— Goal of the exercise —
Take the records from the start through the line containing "はテンキーレス）【R2TLSA-JP3-BK】", swap every "リアルフォース" for "REALFORCE", and give those lines back with everything else unchanged.

— Data listing —
------------------------------------------------

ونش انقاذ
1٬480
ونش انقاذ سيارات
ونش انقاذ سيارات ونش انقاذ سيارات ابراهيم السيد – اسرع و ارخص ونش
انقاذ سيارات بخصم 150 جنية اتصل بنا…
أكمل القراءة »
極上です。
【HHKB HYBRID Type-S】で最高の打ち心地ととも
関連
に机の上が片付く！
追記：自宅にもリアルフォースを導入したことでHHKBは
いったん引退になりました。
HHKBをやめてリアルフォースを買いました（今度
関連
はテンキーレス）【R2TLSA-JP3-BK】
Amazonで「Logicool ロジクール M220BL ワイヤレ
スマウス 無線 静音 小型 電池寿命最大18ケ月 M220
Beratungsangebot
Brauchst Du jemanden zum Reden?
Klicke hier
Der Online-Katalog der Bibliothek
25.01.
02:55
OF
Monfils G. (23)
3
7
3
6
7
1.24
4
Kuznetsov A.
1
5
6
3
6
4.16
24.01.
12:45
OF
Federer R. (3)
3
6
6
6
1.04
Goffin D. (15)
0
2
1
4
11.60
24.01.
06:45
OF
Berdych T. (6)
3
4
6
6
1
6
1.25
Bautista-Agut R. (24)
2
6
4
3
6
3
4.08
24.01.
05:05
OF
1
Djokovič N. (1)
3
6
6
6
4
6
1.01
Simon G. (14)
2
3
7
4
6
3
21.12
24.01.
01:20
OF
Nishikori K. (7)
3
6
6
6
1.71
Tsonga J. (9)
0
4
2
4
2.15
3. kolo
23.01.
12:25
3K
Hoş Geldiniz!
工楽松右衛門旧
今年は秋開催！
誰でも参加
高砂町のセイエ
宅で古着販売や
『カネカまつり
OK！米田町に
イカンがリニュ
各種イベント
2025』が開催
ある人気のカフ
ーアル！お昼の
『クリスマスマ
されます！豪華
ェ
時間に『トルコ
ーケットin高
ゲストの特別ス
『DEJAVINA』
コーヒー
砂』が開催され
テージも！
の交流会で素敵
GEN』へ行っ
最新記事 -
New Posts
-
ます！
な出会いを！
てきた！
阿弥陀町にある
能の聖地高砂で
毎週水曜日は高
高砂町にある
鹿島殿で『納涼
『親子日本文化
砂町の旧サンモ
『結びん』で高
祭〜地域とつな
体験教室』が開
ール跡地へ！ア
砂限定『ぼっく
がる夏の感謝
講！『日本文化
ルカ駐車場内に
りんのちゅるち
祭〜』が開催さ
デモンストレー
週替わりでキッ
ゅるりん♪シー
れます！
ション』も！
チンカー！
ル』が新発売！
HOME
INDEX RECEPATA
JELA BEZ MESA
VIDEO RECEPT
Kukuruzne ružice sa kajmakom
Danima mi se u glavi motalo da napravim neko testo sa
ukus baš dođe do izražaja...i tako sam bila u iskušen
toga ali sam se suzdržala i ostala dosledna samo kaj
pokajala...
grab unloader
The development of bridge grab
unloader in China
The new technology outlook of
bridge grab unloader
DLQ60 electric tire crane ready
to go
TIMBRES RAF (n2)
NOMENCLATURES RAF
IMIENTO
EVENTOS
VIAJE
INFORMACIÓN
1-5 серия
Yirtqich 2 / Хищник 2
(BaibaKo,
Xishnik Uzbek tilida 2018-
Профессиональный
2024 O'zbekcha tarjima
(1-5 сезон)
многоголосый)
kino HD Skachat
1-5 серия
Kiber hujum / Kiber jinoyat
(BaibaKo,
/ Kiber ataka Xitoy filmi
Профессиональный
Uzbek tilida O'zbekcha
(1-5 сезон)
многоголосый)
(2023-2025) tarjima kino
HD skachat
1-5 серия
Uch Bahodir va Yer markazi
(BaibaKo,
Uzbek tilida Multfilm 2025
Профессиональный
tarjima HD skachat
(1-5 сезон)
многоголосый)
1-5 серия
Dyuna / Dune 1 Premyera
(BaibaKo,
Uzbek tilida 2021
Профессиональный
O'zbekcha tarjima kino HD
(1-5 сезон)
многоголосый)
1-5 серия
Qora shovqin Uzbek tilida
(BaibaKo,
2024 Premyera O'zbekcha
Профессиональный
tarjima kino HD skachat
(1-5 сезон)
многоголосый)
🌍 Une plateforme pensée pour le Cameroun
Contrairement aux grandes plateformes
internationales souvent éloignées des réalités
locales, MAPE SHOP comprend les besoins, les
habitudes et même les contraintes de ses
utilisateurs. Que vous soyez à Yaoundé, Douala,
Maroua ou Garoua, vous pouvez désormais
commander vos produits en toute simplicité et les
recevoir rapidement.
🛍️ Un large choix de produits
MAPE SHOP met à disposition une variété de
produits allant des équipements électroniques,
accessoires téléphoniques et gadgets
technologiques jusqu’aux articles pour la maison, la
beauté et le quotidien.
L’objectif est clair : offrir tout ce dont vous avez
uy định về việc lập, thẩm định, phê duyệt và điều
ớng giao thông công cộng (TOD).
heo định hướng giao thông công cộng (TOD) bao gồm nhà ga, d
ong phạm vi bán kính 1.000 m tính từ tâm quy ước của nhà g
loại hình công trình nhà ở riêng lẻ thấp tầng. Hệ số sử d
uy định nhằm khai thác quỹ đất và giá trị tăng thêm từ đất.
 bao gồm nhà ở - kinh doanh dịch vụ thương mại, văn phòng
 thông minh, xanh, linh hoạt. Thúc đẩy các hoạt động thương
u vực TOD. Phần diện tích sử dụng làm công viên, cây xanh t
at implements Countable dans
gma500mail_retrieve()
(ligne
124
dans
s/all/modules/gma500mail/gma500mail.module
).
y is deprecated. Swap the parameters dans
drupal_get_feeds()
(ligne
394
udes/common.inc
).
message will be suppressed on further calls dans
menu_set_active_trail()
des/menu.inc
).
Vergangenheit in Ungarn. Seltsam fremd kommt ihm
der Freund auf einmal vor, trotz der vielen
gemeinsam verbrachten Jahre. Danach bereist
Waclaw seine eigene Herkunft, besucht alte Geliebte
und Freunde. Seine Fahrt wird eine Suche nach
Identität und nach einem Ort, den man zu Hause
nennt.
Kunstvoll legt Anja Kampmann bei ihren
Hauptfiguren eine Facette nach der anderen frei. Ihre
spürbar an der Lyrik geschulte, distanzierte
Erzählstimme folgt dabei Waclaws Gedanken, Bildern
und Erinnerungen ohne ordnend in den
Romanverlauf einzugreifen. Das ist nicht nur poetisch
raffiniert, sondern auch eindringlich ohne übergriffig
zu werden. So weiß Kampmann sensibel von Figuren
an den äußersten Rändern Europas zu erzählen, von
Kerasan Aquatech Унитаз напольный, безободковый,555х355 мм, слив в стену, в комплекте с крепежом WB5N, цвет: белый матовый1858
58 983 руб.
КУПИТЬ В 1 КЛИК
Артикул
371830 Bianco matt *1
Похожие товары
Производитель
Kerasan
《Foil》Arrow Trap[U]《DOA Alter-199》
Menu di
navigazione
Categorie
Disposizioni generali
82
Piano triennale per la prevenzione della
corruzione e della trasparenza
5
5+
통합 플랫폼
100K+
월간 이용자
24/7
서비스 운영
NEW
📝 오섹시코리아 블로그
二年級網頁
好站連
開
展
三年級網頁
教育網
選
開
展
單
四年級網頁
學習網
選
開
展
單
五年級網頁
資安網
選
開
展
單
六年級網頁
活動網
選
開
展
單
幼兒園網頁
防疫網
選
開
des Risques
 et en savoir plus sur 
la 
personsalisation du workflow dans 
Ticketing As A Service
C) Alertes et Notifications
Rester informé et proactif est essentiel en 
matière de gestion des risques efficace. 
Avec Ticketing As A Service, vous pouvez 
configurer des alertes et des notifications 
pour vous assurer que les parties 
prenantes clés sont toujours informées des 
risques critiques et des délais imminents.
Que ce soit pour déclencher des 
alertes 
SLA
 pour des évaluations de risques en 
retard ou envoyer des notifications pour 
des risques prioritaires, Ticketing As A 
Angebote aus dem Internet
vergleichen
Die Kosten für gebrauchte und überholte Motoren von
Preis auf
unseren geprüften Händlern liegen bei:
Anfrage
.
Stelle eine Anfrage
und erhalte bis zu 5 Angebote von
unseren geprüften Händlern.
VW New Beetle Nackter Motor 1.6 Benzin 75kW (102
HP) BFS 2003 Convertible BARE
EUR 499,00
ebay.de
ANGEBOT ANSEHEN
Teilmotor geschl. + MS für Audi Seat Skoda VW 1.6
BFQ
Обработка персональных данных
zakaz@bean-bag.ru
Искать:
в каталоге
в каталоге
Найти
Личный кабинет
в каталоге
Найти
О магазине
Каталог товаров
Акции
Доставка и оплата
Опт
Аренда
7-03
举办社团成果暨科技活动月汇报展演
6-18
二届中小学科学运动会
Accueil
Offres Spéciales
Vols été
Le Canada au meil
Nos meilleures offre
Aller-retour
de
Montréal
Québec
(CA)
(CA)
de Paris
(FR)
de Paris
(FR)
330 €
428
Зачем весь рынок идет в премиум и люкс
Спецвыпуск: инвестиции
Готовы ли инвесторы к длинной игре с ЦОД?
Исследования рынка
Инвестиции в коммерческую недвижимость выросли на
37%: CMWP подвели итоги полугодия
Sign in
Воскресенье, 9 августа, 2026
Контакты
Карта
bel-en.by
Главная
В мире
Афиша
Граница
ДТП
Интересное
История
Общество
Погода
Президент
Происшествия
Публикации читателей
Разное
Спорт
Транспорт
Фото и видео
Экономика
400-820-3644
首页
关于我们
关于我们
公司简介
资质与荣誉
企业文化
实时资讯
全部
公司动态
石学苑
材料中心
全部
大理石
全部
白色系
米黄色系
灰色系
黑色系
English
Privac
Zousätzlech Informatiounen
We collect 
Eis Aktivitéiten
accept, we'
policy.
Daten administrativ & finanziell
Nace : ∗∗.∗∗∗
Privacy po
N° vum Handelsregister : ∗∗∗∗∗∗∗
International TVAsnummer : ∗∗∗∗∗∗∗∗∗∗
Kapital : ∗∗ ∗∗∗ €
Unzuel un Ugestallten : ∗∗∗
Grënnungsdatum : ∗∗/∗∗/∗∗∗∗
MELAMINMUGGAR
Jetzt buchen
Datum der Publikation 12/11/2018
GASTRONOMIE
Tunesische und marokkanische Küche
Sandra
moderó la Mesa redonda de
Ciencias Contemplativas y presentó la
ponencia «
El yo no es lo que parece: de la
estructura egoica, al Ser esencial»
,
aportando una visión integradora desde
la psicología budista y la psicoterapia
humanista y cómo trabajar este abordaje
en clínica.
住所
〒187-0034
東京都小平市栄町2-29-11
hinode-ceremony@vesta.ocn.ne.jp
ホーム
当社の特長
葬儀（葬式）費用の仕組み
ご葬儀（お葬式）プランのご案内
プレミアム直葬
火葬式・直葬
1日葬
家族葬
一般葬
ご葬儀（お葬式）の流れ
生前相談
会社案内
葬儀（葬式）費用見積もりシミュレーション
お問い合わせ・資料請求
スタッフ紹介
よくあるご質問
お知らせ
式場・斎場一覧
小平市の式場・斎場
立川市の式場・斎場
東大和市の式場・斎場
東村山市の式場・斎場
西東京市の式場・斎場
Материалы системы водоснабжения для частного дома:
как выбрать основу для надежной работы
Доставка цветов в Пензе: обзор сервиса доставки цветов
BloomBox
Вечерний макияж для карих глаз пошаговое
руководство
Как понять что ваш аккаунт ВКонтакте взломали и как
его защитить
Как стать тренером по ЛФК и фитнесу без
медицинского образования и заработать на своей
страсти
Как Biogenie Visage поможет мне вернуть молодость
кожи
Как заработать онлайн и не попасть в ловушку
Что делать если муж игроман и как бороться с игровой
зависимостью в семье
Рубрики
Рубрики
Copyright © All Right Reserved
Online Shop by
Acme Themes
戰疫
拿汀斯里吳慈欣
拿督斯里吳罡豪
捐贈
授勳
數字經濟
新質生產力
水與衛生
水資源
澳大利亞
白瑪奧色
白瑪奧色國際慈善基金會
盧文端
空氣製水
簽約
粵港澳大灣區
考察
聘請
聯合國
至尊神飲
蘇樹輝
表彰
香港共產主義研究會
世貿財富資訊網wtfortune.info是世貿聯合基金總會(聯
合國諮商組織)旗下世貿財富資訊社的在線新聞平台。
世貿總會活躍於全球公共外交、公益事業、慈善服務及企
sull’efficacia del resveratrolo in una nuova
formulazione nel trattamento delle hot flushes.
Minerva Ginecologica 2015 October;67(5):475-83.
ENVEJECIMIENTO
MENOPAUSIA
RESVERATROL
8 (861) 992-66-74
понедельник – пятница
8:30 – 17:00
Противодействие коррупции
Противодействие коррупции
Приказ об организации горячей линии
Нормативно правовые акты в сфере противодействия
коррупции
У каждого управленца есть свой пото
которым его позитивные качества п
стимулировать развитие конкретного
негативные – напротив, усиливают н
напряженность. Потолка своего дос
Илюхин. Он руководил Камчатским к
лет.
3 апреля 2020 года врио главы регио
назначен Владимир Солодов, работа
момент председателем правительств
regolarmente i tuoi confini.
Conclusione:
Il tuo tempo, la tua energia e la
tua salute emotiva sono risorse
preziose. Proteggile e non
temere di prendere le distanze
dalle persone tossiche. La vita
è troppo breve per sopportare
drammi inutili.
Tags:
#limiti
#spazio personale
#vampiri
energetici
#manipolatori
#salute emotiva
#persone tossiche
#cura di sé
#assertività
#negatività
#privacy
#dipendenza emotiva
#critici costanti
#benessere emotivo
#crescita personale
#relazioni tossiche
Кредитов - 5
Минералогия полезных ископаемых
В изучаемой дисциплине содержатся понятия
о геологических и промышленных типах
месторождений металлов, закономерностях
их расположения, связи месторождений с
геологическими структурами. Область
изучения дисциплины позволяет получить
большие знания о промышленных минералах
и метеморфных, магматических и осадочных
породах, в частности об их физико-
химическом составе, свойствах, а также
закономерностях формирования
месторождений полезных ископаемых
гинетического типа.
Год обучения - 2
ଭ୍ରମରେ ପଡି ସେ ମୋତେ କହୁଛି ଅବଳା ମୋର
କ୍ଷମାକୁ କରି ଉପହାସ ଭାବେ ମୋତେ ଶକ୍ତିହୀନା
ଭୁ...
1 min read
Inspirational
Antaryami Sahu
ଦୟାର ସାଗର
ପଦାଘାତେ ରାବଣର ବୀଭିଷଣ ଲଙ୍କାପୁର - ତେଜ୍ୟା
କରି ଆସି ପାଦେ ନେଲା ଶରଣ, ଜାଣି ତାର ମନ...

------------------------------------------------

— Solved exercise —
ونش انقاذ
1٬480
ونش انقاذ سيارات
ونش انقاذ سيارات ونش انقاذ سيارات ابراهيم السيد – اسرع و ارخص ونش
انقاذ سيارات بخصم 150 جنية اتصل بنا…
أكمل القراءة »
極上です。
【HHKB HYBRID Type-S】で最高の打ち心地ととも
関連
に机の上が片付く！
追記：自宅にもREALFORCEを導入したことでHHKBは
いったん引退になりました。
HHKBをやめてREALFORCEを買いました（今度
関連
はテンキーレス）【R2TLSA-JP3-BK】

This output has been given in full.